> [Object tracking records]
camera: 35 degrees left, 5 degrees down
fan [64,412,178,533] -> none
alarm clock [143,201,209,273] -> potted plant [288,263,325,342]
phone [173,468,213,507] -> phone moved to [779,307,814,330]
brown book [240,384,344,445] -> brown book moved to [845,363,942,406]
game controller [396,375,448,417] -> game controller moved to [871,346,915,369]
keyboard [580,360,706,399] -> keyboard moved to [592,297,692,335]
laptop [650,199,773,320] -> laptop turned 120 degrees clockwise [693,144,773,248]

> [What to do] The answer must be the line containing "game controller [396,375,448,417]" and every line after it to the end of the data, each set down exactly.

> [Answer section]
game controller [396,375,448,417] -> game controller moved to [871,346,915,369]
keyboard [580,360,706,399] -> keyboard moved to [592,297,692,335]
laptop [650,199,773,320] -> laptop turned 120 degrees clockwise [693,144,773,248]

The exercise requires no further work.